Es curioso cómo se repite la historia. Una fuerte epidemia de Cólera que atacó a Madrid en la época. Los comerciantes ambulantes se quejaban de que iban a perder clientela debido a que la enfermedad haría que sus vecinos se quedaran en casa y no salieran a comprar.

Una de las medidas era la desinfección de las calles y mercados. Estamos hablando de finales del siglo XIX, por lo que los métodos no eran como los que ahora todos conocemos. El remedio era bastante peor que la enfermedad.

Además de todo ello, el gobierno decidió subir notablemente los impuestos a todos los vendedores ambulantes, que el beneficio de cada día a veces no les daba ni para poder subsistir dignamente. Esto fue la gota que colmó el vaso y que hizo rugir a estas madrileñas.
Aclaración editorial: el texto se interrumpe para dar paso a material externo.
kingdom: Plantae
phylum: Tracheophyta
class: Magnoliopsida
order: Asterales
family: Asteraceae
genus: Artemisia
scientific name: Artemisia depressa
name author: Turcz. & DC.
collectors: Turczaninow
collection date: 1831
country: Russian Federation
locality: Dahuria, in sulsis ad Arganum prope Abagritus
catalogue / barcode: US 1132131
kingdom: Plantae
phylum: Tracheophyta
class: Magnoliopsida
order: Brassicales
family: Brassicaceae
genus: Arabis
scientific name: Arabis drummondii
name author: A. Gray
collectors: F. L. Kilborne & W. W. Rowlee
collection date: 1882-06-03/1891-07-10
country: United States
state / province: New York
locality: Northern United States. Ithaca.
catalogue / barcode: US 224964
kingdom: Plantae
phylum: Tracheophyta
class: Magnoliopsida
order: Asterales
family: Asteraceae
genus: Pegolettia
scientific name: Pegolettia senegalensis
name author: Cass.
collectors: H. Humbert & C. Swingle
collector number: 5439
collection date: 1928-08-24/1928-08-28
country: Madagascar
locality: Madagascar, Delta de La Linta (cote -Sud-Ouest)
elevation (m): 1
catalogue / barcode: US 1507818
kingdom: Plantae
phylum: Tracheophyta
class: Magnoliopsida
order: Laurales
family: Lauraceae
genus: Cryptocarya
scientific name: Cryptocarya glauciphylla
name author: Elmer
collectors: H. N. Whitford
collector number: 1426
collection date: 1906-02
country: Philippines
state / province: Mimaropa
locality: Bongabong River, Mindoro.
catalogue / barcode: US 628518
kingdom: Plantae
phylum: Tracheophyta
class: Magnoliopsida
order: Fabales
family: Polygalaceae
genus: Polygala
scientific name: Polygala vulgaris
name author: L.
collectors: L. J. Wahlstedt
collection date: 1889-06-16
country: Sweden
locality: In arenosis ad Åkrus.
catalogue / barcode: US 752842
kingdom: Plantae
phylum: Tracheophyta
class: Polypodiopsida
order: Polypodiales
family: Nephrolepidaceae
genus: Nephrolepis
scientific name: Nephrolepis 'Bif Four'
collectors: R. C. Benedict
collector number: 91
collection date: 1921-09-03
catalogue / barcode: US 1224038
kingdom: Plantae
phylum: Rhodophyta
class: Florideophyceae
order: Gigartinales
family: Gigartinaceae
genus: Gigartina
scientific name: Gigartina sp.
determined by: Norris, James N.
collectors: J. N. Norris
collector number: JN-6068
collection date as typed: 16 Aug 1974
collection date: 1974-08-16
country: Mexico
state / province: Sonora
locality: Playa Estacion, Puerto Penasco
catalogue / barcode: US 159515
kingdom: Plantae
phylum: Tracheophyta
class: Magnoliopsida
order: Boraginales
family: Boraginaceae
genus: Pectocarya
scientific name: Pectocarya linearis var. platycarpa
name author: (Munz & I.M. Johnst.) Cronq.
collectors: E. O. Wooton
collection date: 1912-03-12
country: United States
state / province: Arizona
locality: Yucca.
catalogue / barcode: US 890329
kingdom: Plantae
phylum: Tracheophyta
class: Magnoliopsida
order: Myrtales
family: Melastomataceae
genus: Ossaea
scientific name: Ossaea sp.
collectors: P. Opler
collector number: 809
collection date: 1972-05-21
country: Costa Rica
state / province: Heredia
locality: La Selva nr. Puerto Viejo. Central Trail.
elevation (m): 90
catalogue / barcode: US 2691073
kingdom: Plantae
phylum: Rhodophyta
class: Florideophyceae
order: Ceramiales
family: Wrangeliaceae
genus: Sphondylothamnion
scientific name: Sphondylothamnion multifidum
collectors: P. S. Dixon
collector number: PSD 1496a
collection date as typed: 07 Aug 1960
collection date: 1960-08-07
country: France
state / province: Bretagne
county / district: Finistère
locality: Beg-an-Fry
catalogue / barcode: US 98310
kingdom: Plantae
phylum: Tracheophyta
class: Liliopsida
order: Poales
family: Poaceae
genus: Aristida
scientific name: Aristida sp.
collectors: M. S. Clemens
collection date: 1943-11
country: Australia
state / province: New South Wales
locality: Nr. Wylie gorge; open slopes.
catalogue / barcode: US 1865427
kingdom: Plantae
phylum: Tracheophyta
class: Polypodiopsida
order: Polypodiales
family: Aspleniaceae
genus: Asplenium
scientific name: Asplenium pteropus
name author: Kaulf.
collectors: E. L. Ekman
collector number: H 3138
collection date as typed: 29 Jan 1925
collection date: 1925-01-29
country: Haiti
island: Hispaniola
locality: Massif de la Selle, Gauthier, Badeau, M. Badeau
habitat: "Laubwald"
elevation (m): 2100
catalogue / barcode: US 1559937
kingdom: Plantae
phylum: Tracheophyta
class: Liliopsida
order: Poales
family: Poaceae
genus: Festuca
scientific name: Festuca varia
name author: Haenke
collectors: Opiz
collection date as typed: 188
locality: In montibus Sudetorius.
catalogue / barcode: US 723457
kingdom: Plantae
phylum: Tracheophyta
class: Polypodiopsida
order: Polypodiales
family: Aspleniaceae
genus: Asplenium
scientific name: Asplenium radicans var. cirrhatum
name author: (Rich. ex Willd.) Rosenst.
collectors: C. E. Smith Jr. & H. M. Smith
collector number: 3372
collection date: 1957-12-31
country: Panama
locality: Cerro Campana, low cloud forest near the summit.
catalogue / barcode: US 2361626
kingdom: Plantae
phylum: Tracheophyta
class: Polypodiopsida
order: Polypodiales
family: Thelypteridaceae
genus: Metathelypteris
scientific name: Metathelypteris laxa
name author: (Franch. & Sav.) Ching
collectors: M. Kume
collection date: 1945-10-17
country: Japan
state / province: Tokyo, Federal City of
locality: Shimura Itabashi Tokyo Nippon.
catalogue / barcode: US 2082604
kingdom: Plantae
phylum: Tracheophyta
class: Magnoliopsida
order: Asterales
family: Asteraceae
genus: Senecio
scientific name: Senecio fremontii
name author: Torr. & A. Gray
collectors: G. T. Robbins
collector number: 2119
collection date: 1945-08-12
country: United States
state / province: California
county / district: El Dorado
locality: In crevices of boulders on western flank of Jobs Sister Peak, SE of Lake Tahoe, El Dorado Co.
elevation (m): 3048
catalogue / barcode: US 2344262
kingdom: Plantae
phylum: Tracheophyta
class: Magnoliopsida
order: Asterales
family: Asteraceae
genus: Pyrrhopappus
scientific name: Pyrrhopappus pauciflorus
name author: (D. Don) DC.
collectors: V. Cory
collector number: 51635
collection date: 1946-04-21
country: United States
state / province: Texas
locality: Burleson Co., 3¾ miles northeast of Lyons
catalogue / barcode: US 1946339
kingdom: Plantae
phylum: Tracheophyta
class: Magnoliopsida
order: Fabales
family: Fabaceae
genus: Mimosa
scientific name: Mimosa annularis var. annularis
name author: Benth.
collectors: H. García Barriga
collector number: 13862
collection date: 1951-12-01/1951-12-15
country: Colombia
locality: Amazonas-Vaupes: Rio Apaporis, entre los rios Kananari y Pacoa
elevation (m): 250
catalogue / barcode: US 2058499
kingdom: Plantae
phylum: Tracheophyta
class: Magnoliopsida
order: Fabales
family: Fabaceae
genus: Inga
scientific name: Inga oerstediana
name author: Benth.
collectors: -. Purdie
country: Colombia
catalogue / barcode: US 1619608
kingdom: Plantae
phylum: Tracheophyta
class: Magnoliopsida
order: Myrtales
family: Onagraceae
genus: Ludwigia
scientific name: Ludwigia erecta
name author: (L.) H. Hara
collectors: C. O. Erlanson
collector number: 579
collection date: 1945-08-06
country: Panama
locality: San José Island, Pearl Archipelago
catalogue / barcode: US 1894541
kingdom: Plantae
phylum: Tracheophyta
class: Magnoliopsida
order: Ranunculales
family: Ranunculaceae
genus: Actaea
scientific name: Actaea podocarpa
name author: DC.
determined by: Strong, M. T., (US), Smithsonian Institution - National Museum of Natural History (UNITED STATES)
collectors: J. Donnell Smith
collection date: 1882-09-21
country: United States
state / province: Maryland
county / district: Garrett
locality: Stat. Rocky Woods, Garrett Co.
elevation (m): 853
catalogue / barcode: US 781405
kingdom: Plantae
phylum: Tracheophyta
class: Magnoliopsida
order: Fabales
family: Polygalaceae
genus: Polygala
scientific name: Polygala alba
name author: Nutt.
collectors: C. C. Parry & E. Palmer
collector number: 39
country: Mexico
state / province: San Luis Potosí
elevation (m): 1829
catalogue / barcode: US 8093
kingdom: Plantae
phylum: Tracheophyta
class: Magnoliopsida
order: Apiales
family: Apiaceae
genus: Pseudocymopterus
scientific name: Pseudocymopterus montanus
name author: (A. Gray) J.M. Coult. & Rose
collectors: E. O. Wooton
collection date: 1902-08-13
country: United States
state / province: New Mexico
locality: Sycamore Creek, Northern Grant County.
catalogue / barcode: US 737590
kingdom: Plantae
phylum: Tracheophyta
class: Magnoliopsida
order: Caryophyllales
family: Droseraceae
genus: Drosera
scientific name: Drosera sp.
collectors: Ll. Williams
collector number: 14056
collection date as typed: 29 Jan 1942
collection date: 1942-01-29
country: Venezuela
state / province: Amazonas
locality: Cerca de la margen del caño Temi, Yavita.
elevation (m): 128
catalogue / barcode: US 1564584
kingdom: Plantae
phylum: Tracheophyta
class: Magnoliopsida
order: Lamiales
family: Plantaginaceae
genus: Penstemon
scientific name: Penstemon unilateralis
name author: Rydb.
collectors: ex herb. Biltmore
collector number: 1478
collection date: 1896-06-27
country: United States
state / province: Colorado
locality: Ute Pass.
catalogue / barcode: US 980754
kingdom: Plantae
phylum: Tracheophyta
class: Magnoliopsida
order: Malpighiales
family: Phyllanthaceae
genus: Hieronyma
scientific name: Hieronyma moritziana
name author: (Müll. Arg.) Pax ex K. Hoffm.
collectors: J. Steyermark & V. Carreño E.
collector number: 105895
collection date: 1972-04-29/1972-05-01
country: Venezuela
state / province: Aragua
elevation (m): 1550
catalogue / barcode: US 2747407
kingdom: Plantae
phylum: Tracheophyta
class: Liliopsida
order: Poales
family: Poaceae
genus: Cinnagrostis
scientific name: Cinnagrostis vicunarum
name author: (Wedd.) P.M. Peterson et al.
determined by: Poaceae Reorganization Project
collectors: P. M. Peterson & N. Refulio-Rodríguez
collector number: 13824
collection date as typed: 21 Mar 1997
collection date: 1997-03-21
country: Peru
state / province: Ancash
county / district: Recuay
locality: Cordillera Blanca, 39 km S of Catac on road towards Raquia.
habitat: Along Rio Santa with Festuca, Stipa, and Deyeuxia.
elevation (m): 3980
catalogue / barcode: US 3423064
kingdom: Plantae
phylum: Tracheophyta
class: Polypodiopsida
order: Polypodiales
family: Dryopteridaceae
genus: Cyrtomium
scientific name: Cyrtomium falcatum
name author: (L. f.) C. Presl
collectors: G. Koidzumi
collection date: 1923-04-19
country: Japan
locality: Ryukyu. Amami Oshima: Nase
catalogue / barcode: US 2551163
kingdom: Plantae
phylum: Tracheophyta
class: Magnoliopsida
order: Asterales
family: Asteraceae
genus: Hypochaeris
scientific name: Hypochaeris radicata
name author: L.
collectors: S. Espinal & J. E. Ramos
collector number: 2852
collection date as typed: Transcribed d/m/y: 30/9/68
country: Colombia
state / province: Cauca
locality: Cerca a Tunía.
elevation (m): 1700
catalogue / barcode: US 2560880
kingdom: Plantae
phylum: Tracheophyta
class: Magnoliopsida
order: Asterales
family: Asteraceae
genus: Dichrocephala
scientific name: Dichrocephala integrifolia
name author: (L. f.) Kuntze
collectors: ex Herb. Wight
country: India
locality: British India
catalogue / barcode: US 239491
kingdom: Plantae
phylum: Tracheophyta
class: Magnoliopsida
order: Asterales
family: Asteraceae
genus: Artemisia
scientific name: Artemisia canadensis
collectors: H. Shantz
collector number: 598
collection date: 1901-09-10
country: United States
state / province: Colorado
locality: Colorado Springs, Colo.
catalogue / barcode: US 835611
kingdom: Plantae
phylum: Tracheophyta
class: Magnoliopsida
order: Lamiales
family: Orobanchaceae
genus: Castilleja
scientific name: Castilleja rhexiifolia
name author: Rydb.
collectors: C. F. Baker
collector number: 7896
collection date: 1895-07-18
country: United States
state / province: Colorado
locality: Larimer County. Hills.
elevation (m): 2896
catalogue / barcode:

“¡Cerrad las tiendas! ¡Que se coman los codos de hambre los ricos! ¡Pan para los pueblos!”

Consignas que gritaban las verduleras

La protesta de las verduleras de La Cebada hizo que Madrid ardiera como la pólvora. La capital se convirtió en todo un campo de batalla lleno de gente que se unió a las reivindicaciones de estas mujeres valientes que decidieron alzar la voz.

Uno de los episodios más curiosos fue cuando una de las asaltantes decidió tirarle una alcachofa a la cabeza del gobernador de Madrid. Poco a poco más comerciantes se fueron uniendo a la protesta, entre ellas, las fruteras, que disfrutaban de un estatus mayor.

Armas ‘ecológicas’ contra las injusticias

Fue tan importante este motín popular que hasta sacaron chistes de todo esto. Uno de los que más corrió por las calles de Madrid fue el que decía:

“Un hambre con un saco insultaba a las verduleras: -¿Qué hace usted? -Todo lo posible para que me tiren patatas: es mi única esperanza de comer.

Chiste popular

A pesar de la importancia que tuvo, las verduleras del mercado de la Cebada soy hoy unas auténticas desconocidas para la mayoría de los madrileños. Cientos de mujeres que quedaron de nuevo en el olvido.

Mujeres comprando en los puestos de verduras de la calle de La Ruda

Es hora de reivindicar su papel protagonista en el Madrid de la época. Los vecinos de Madrid merecen conocer la fuerza que tuvieron estas mujeres, capaces de hacer cambiar el rumbo de la historia sin armas y con tomatazos.